Do we Know Each Other?
I was running down the stairs in a hurry to catch my bus, afraid I would have to walk. Skipping breakfast was now a norm but it was ironic considering what I was becoming in the near future. As soon as I left the gate I screamed in pain when I bumped into someone and fell face down.
I open my eyes wondering who it could be and to my surprise it's a bike. Who would be dumb enough to park a bike outside our gate. I'm pretty sure my father will throw a fit about it. Lucky for him that he wasn't around and I didn't have the time as well as energy to wait and check who it belongs to.
I get up and rush to my stop and thank the heavens for blessing us with a house that's so near my bus stop. Just as I'm crossing the street I see my bus turning towards this road. Good for me I won't have to wait. By the time I catch my breath the bus reaches and as soon as I set my foot in the first step it starts moving. What on earth is wroooong with this driver uncle I thought to myself. Trying not to fall I grab the poles and get to my seat. I have a friend who keeps a seat for me. I'm forever thankful to her for this gesture. I don't think I'll ever repay her for this but I try and be nice to her.
Something moves in my peripheral vision and I turn my head to the direction of my house... Is that a guy outside my house? That must be his bike then. But why would an unknown guy park his bike outside our gate when there's plenty if space in the street... I wonder if we know each other.

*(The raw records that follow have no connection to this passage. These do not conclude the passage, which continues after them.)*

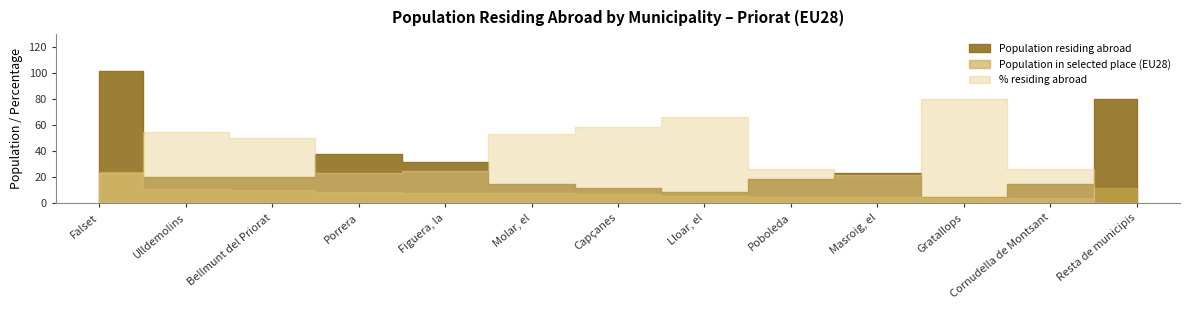

True or false: Population in selected place has more than 0 points higher than both neighbors.

False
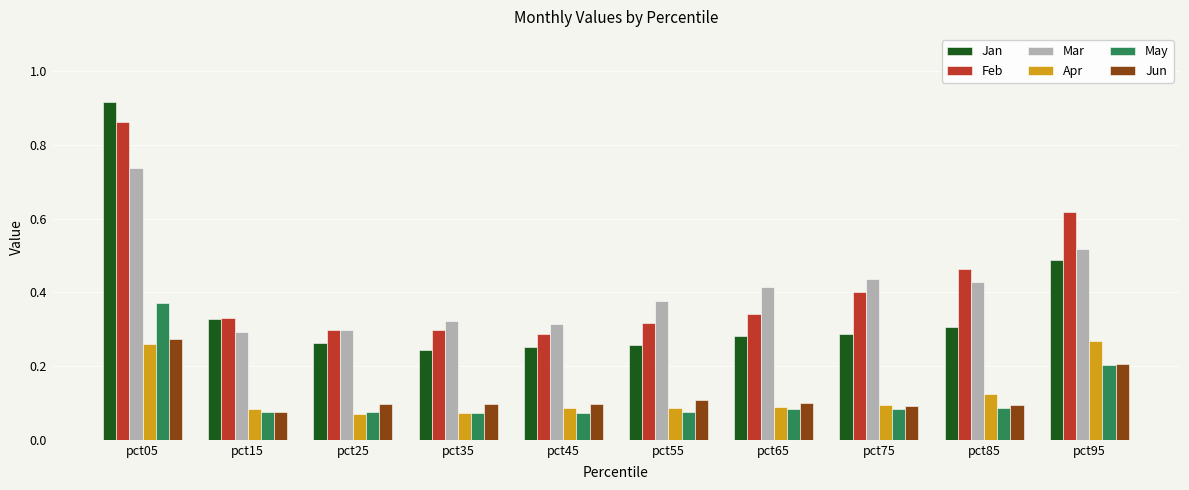

Which label corresponds to the largest value in the chart?

pct05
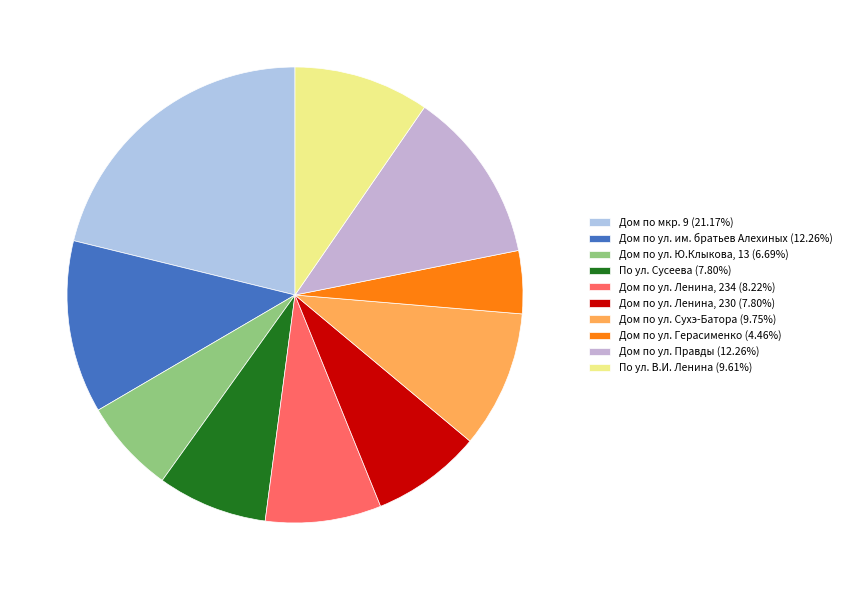

The Дом по ул. Сухэ-Батора slice represents 10% of the pie. True or false?

True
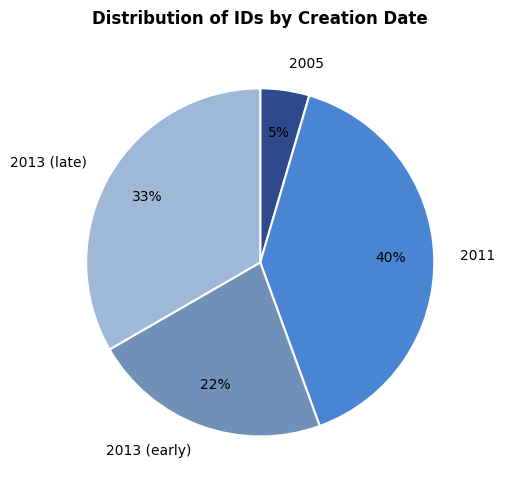

Which slice is the largest?

2011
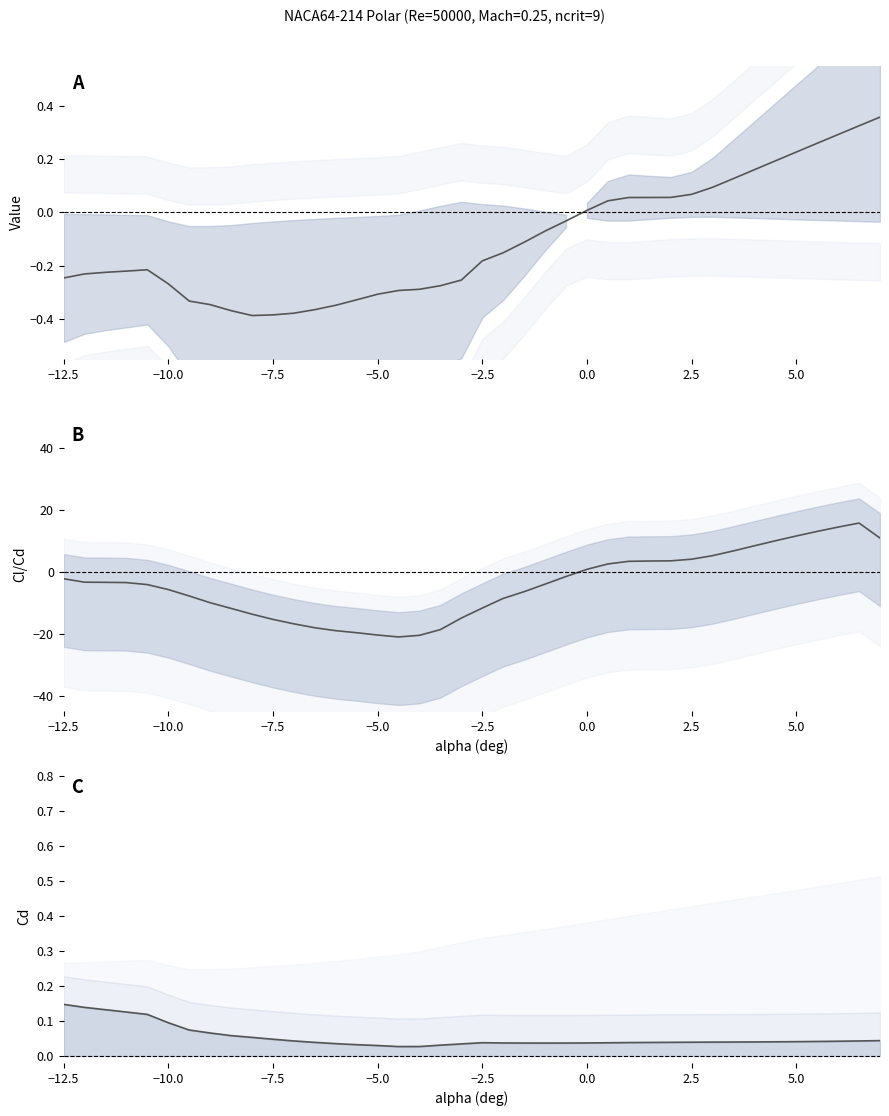

Is the value of L/D smoothed at 22 greater than the value of Cd at 10?

No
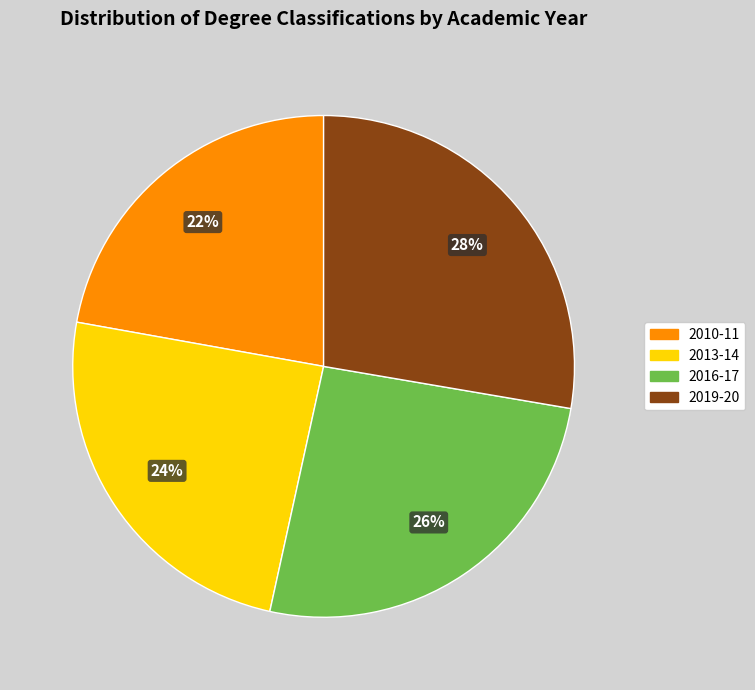

To the nearest percent, what is the average slice percentage?

25%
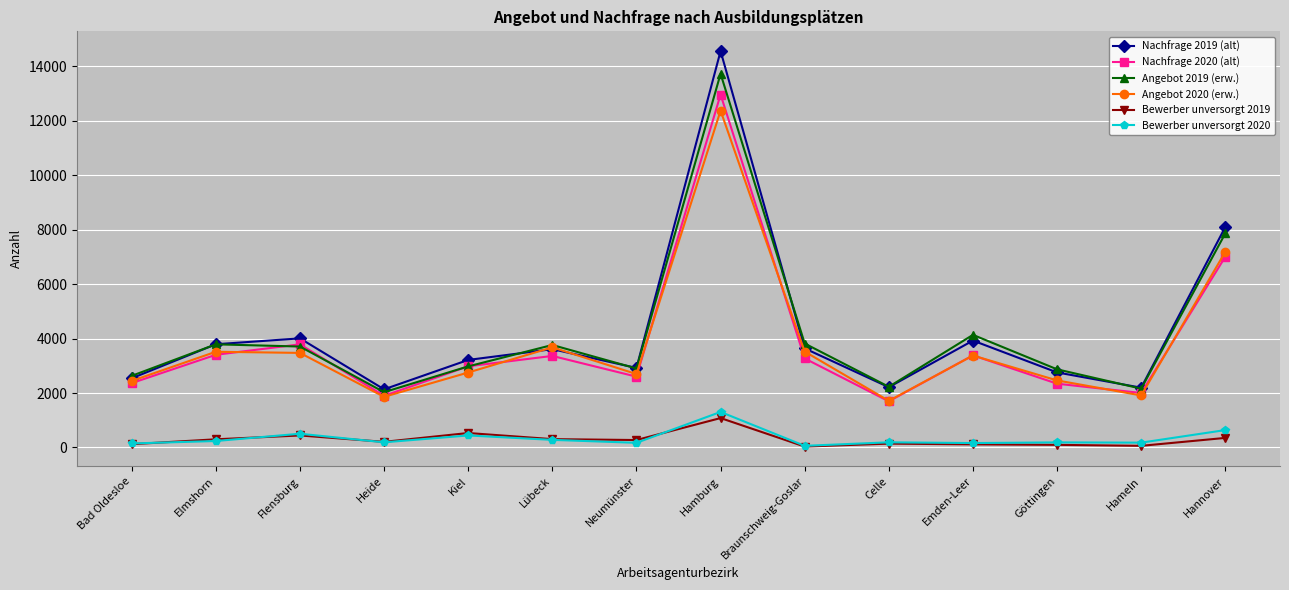

True or false: Angebot 2019 (erw.) and Bewerber unversorgt 2020 intersect in this chart.

False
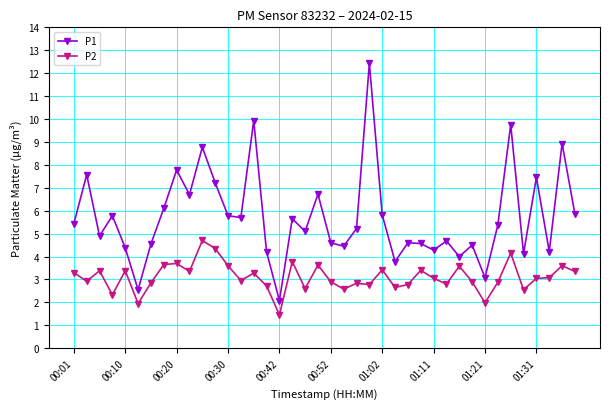

What is the maximum value shown in the chart?

12.4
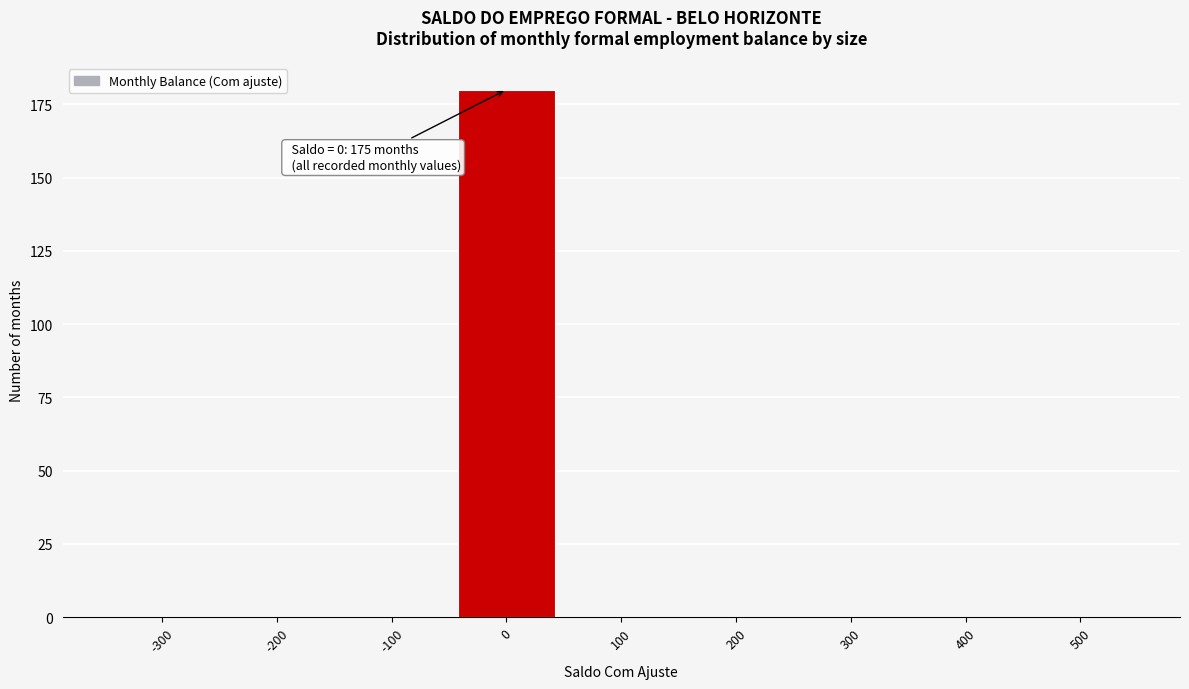

Reading left to right, list all the values displayed in this chart.

-300=0	-200=0	-100=0	0=180	100=0	200=0	300=0	400=0	500=0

I'm still in my thoughts when I see a hand moving. Oh Wait. That's my friend Amo waving her hand. I smile at her and she starts talking about an incident that happened in bus after greeting me in the most sweet way possible. I'm listening to her, fully understanding what she's saying but something feels weird. I feel like it's a heartbreak. Why am I feeling this way... This lasts a few moments and I make sure they don't notice. We're all siting in the back if the bus and I feel like screaming. I'm not in physical pain but the emotional burden will make me kill myself. I'm internally freaking out about why this is happening and calm myself by thinking it's just anxiety. it's just my heart that's sinking. it's okay Famjam it's okay.